Delimiter wishes to express our deepest sympathies to the family and friends who have connections with this week’s tragic events in Victoria.

Image credit: @CJNewsAu, used with permission

3 COMMENTS

  1. A pattern or merely coincidence?

    2-3 years ago the Danish police decided to cancel a new crime reporting system just months after it had been put into limited production.

    And this month it is the Swedish police that have to decide what to do with their new system. No decision yet, but my guess is another cancellation.

  2. The problem with IT is that hardly any business or government takes it seriously enough to keep a core team of programmers in-house to continually evolve their systems.
    They just assume that they can buy something off the shelf from the likes of IBM. When they can’t they get sucked into paying staggeringly high prices for what usually ends up being a critically flawed system that meets about a quarter of the design goals and requires even more money to maintain, update and work around.
    Banks are a rare exception.
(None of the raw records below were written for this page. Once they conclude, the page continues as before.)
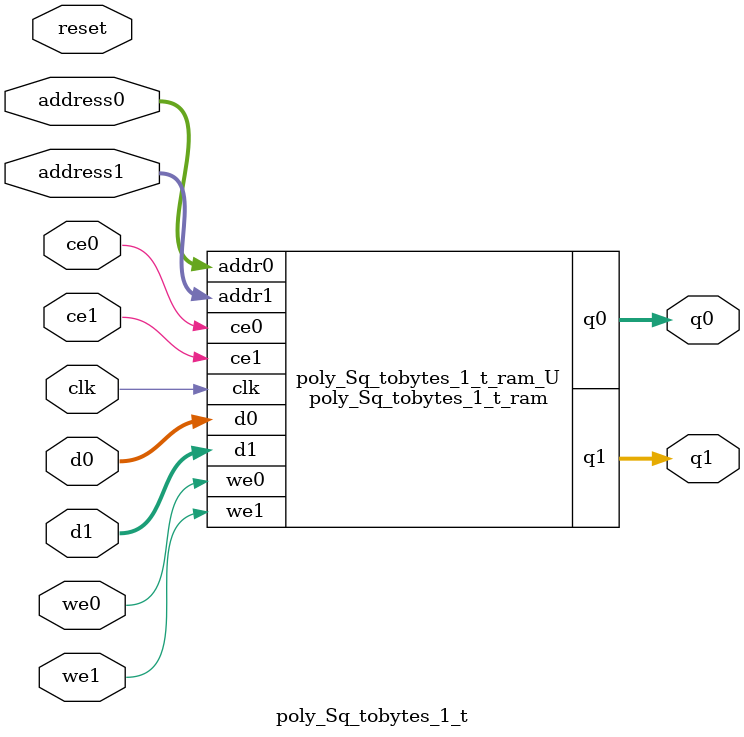
<source format=v>
`timescale 1 ns / 1 ps
module poly_Sq_tobytes_1_t_ram (addr0, ce0, d0, we0, q0, addr1, ce1, d1, we1, q1,  clk);

parameter DWIDTH = 16;
parameter AWIDTH = 3;
parameter MEM_SIZE = 8;

input[AWIDTH-1:0] addr0;
input ce0;
input[DWIDTH-1:0] d0;
input we0;
output reg[DWIDTH-1:0] q0;
input[AWIDTH-1:0] addr1;
input ce1;
input[DWIDTH-1:0] d1;
input we1;
output reg[DWIDTH-1:0] q1;
input clk;

(* ram_style = "block" *)reg [DWIDTH-1:0] ram[0:MEM_SIZE-1];




always @(posedge clk)  
begin 
    if (ce0) 
    begin
        if (we0) 
        begin 
            ram[addr0] <= d0; 
        end 
        q0 <= ram[addr0];
    end
end


always @(posedge clk)  
begin 
    if (ce1) 
    begin
        if (we1) 
        begin 
            ram[addr1] <= d1; 
        end 
        q1 <= ram[addr1];
    end
end


endmodule

`timescale 1 ns / 1 ps
module poly_Sq_tobytes_1_t(
    reset,
    clk,
    address0,
    ce0,
    we0,
    d0,
    q0,
    address1,
    ce1,
    we1,
    d1,
    q1);

parameter DataWidth = 32'd16;
parameter AddressRange = 32'd8;
parameter AddressWidth = 32'd3;
input reset;
input clk;
input[AddressWidth - 1:0] address0;
input ce0;
input we0;
input[DataWidth - 1:0] d0;
output[DataWidth - 1:0] q0;
input[AddressWidth - 1:0] address1;
input ce1;
input we1;
input[DataWidth - 1:0] d1;
output[DataWidth - 1:0] q1;



poly_Sq_tobytes_1_t_ram poly_Sq_tobytes_1_t_ram_U(
    .clk( clk ),
    .addr0( address0 ),
    .ce0( ce0 ),
    .we0( we0 ),
    .d0( d0 ),
    .q0( q0 ),
    .addr1( address1 ),
    .ce1( ce1 ),
    .we1( we1 ),
    .d1( d1 ),
    .q1( q1 ));

endmodule


</source>
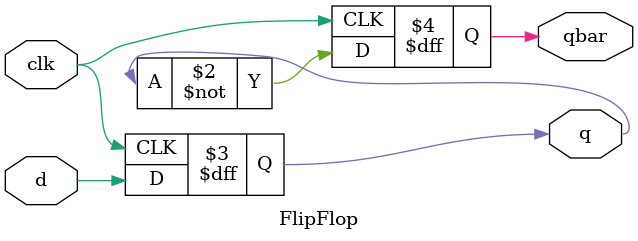
<source format=v>
`timescale 1ns / 1ps


module FlipFlop(clk, qbar, d, q);

input wire d;
input clk;
output reg q, qbar;

always @(posedge clk)begin
    q <= d;
    qbar <= ~q;
end

endmodule

</source>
They know exactly how much their programmers are worth.

  3. The problems with IT in government are that there are too many incompetent managers/directors, and the heavy reliance on contractors/suppliers to do the right thing by the organisation. Then there is the political pressure to reduce experienced staff who know the business and have the technical skills. So, what’s left behind is a vacuum of knowledge and experience, and the effect of that is the lack of check and balances to verify what contractors/suppliers are proposing or doing.